For me, one of the joys of visiting The Frick is knowing that I will see some old favorites on every visit. Despite temporary exhibitions that occasionally alter the display certain classics remain, no matter what. Like the Fragonard Room with its fantastic panels painted in the 1750s by François Boucher and depicting the Arts and Sciences (see "Poetry and Music", left). In this room we are surrounded by beauty both on the walls and in the furnishings and it is easy to fantasize that one is a visiting guest, dressed in a magnificent silk gown, sipping tea out of Sèvres porcelain cups with a harpsichord playing in the background!

Or step into the Living Hall where a trio of delights includes Hans Holbein the Younger's pensive portrait of "Sir Thomas More", 1527, El Greco's stunning "St Jerome", 1590-1600, and Giovanni Bellini's inspiring "St. Francis in the Desert", 1480. Or the Enamel Room with its gilded icons, the cavernous West Gallery with the immense Turner oils and The Halls by the Garden Court that boast three of the 37 works painted by the Dutch master Johannes Vermeer.

I must confess that I was disappointed not to see my beloved Whistler portraits hanging in the four corners of the East Gallery (they had been put away temporarily to accommodate the Dulwich Picture Gallery exhibition), but that just means I'll have to come back soon! And if you're in the neighborhood, I would urge you to take an hour or so and step back into a different time, a gilded age when an appreciation for fine things was a worthwhile pursuit.

May 08, 2010

Tears for Nashille

Regular readers of my blog will remember a two part story I posted last September following a wonderful visit to Nashville, Tennessee. I loved every minute in The Music City and explored the sights from The Hermitage Plantation to the Grand Ole Opry. It was an amazing visit - I had not expected such a wealth of interesting things to do and see and the hospitality of the Tennesseans was phenomenal. I couldn't wait to go back.
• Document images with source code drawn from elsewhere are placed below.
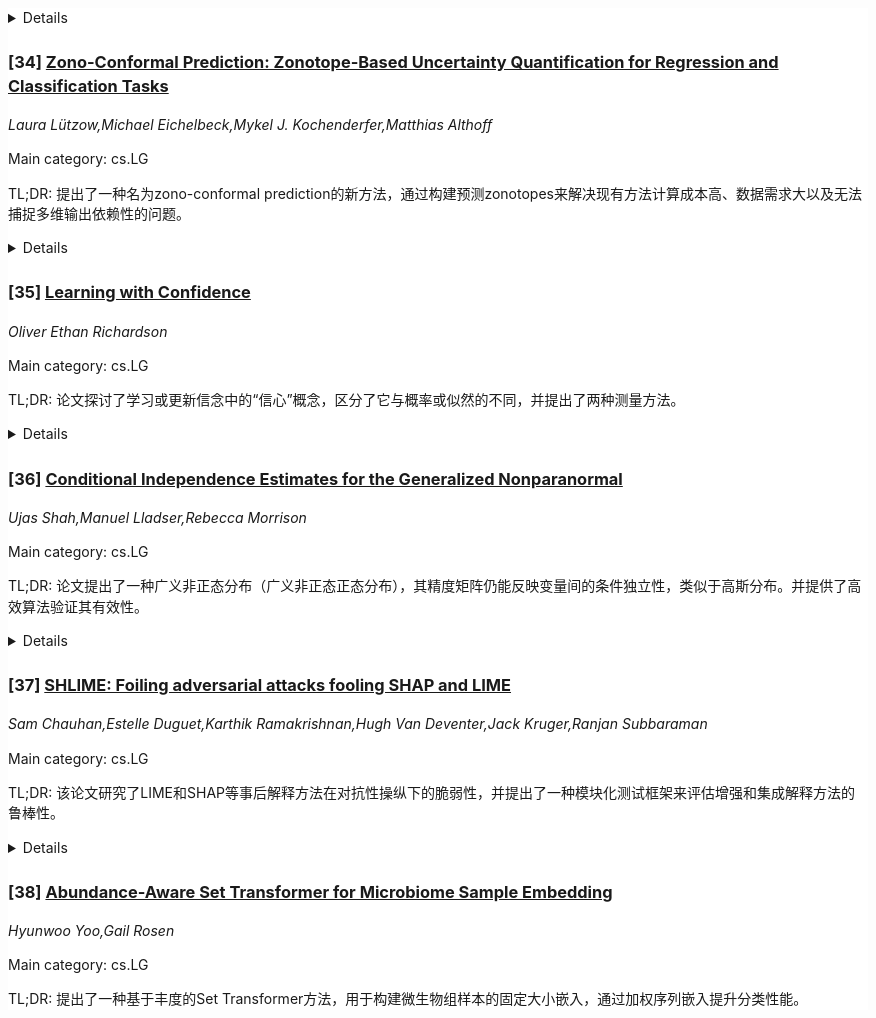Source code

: 
<details><summary>Details</summary></details>


### [34] [Zono-Conformal Prediction: Zonotope-Based Uncertainty Quantification for Regression and Classification Tasks](https://arxiv.org/abs/2508.11025)
*Laura Lützow,Michael Eichelbeck,Mykel J. Kochenderfer,Matthias Althoff*

Main category: cs.LG

TL;DR: 提出了一种名为zono-conformal prediction的新方法，通过构建预测zonotopes来解决现有方法计算成本高、数据需求大以及无法捕捉多维输出依赖性的问题。


<details><summary>Details</summary></details>


### [35] [Learning with Confidence](https://arxiv.org/abs/2508.11037)
*Oliver Ethan Richardson*

Main category: cs.LG

TL;DR: 论文探讨了学习或更新信念中的“信心”概念，区分了它与概率或似然的不同，并提出了两种测量方法。


<details><summary>Details</summary></details>


### [36] [Conditional Independence Estimates for the Generalized Nonparanormal](https://arxiv.org/abs/2508.11050)
*Ujas Shah,Manuel Lladser,Rebecca Morrison*

Main category: cs.LG

TL;DR: 论文提出了一种广义非正态分布（广义非正态正态分布），其精度矩阵仍能反映变量间的条件独立性，类似于高斯分布。并提供了高效算法验证其有效性。


<details><summary>Details</summary></details>


### [37] [SHLIME: Foiling adversarial attacks fooling SHAP and LIME](https://arxiv.org/abs/2508.11053)
*Sam Chauhan,Estelle Duguet,Karthik Ramakrishnan,Hugh Van Deventer,Jack Kruger,Ranjan Subbaraman*

Main category: cs.LG

TL;DR: 该论文研究了LIME和SHAP等事后解释方法在对抗性操纵下的脆弱性，并提出了一种模块化测试框架来评估增强和集成解释方法的鲁棒性。


<details><summary>Details</summary></details>


### [38] [Abundance-Aware Set Transformer for Microbiome Sample Embedding](https://arxiv.org/abs/2508.11075)
*Hyunwoo Yoo,Gail Rosen*

Main category: cs.LG

TL;DR: 提出了一种基于丰度的Set Transformer方法，用于构建微生物组样本的固定大小嵌入，通过加权序列嵌入提升分类性能。
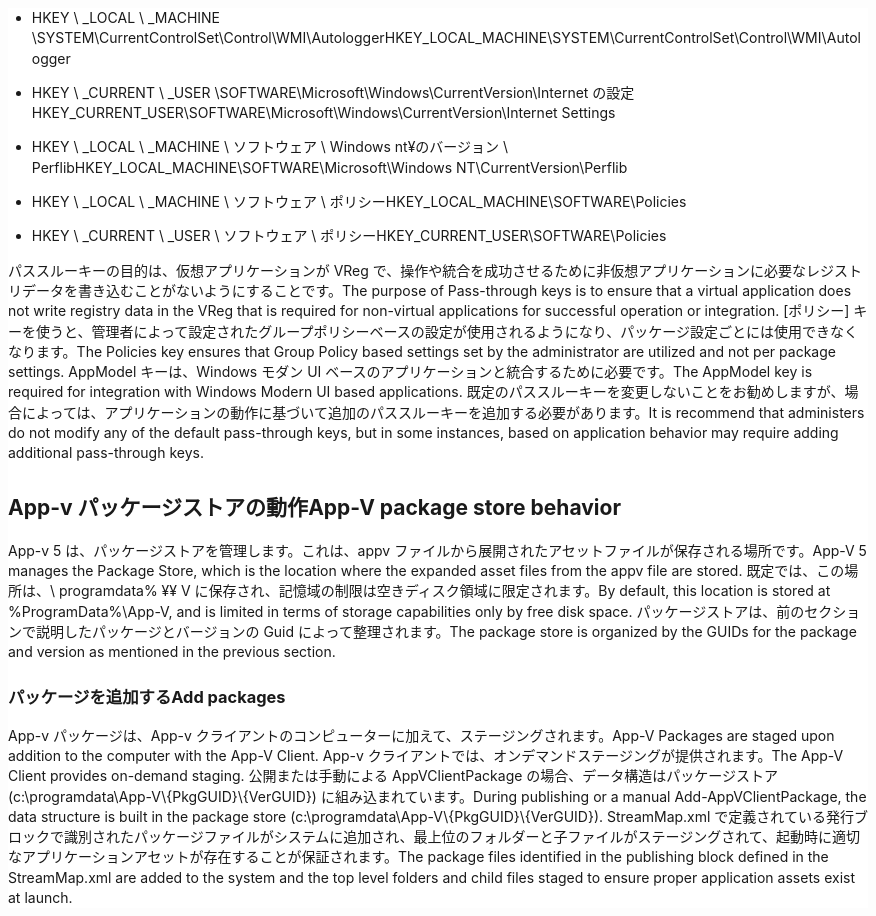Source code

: -   <span data-ttu-id="074d8-348">HKEY \ _LOCAL \ _MACHINE \\SYSTEM\\CurrentControlSet\\Control\\WMI\\Autologger</span><span class="sxs-lookup"><span data-stu-id="074d8-348">HKEY\_LOCAL\_MACHINE\\SYSTEM\\CurrentControlSet\\Control\\WMI\\Autologger</span></span>

-   <span data-ttu-id="074d8-349">HKEY \ _CURRENT \ _USER \\SOFTWARE\\Microsoft\\Windows\\CurrentVersion\\Internet の設定</span><span class="sxs-lookup"><span data-stu-id="074d8-349">HKEY\_CURRENT\_USER\\SOFTWARE\\Microsoft\\Windows\\CurrentVersion\\Internet Settings</span></span>

-   <span data-ttu-id="074d8-350">HKEY \ _LOCAL \ _MACHINE \ ソフトウェア \\ Windows nt¥のバージョン \\ Perflib</span><span class="sxs-lookup"><span data-stu-id="074d8-350">HKEY\_LOCAL\_MACHINE\\SOFTWARE\\Microsoft\\Windows NT\\CurrentVersion\\Perflib</span></span>

-   <span data-ttu-id="074d8-351">HKEY \ _LOCAL \ _MACHINE \\ ソフトウェア \\ ポリシー</span><span class="sxs-lookup"><span data-stu-id="074d8-351">HKEY\_LOCAL\_MACHINE\\SOFTWARE\\Policies</span></span>

-   <span data-ttu-id="074d8-352">HKEY \ _CURRENT \ _USER \\ ソフトウェア \\ ポリシー</span><span class="sxs-lookup"><span data-stu-id="074d8-352">HKEY\_CURRENT\_USER\\SOFTWARE\\Policies</span></span>

<span data-ttu-id="074d8-353">パススルーキーの目的は、仮想アプリケーションが VReg で、操作や統合を成功させるために非仮想アプリケーションに必要なレジストリデータを書き込むことがないようにすることです。</span><span class="sxs-lookup"><span data-stu-id="074d8-353">The purpose of Pass-through keys is to ensure that a virtual application does not write registry data in the VReg that is required for non-virtual applications for successful operation or integration.</span></span> <span data-ttu-id="074d8-354">[ポリシー] キーを使うと、管理者によって設定されたグループポリシーベースの設定が使用されるようになり、パッケージ設定ごとには使用できなくなります。</span><span class="sxs-lookup"><span data-stu-id="074d8-354">The Policies key ensures that Group Policy based settings set by the administrator are utilized and not per package settings.</span></span> <span data-ttu-id="074d8-355">AppModel キーは、Windows モダン UI ベースのアプリケーションと統合するために必要です。</span><span class="sxs-lookup"><span data-stu-id="074d8-355">The AppModel key is required for integration with Windows Modern UI based applications.</span></span> <span data-ttu-id="074d8-356">既定のパススルーキーを変更しないことをお勧めしますが、場合によっては、アプリケーションの動作に基づいて追加のパススルーキーを追加する必要があります。</span><span class="sxs-lookup"><span data-stu-id="074d8-356">It is recommend that administers do not modify any of the default pass-through keys, but in some instances, based on application behavior may require adding additional pass-through keys.</span></span>

## <a href="" id="bkmk-pkg-store-behavior"></a><span data-ttu-id="074d8-357">App-v パッケージストアの動作</span><span class="sxs-lookup"><span data-stu-id="074d8-357">App-V package store behavior</span></span>


<span data-ttu-id="074d8-358">App-v 5 は、パッケージストアを管理します。これは、appv ファイルから展開されたアセットファイルが保存される場所です。</span><span class="sxs-lookup"><span data-stu-id="074d8-358">App-V 5 manages the Package Store, which is the location where the expanded asset files from the appv file are stored.</span></span> <span data-ttu-id="074d8-359">既定では、この場所は、\ programdata% ¥¥ V に保存され、記憶域の制限は空きディスク領域に限定されます。</span><span class="sxs-lookup"><span data-stu-id="074d8-359">By default, this location is stored at %ProgramData%\\App-V, and is limited in terms of storage capabilities only by free disk space.</span></span> <span data-ttu-id="074d8-360">パッケージストアは、前のセクションで説明したパッケージとバージョンの Guid によって整理されます。</span><span class="sxs-lookup"><span data-stu-id="074d8-360">The package store is organized by the GUIDs for the package and version as mentioned in the previous section.</span></span>

### <span data-ttu-id="074d8-361">パッケージを追加する</span><span class="sxs-lookup"><span data-stu-id="074d8-361">Add packages</span></span>

<span data-ttu-id="074d8-362">App-v パッケージは、App-v クライアントのコンピューターに加えて、ステージングされます。</span><span class="sxs-lookup"><span data-stu-id="074d8-362">App-V Packages are staged upon addition to the computer with the App-V Client.</span></span> <span data-ttu-id="074d8-363">App-v クライアントでは、オンデマンドステージングが提供されます。</span><span class="sxs-lookup"><span data-stu-id="074d8-363">The App-V Client provides on-demand staging.</span></span> <span data-ttu-id="074d8-364">公開または手動による AppVClientPackage の場合、データ構造はパッケージストア (c:\\programdata\\App-V\\{PkgGUID}\\{VerGUID}) に組み込まれています。</span><span class="sxs-lookup"><span data-stu-id="074d8-364">During publishing or a manual Add-AppVClientPackage, the data structure is built in the package store (c:\\programdata\\App-V\\{PkgGUID}\\{VerGUID}).</span></span> <span data-ttu-id="074d8-365">StreamMap.xml で定義されている発行ブロックで識別されたパッケージファイルがシステムに追加され、最上位のフォルダーと子ファイルがステージングされて、起動時に適切なアプリケーションアセットが存在することが保証されます。</span><span class="sxs-lookup"><span data-stu-id="074d8-365">The package files identified in the publishing block defined in the StreamMap.xml are added to the system and the top level folders and child files staged to ensure proper application assets exist at launch.</span></span>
Now the City of Nashville is recovering from a once-in-a-lifetime flood as the Cumberland River overflowed its banks by some 30 feet. As well as immeasurable damage to private property, many of the city's landmarks have been seriously damaged and forced to close. Not to mention that 33 people lost their lives in Tennessee, Kentucky and Mississippi.

I don't know if it is because I feel a personal affinity to the city and its residents, but it seemed this story has been somewhat downplayed in the media. I have been in touch with some of my new friends at The Frist Center for the Visual Arts and was relieved to hear that they were, for the most part, fine and the building had survived intact. But a disaster like this affects everyone, regardless of class or color, and all the denizens must pull together to get their city back on its feet.

This blog is simply my little way of saying "Hang tough Nashville - we're with you" Mother Nature dealt you a powerful blow, but you will persevere. It won't be long till that magic circle on the Opry stage is back in the spotlight and I fully intend to pay it a return visit!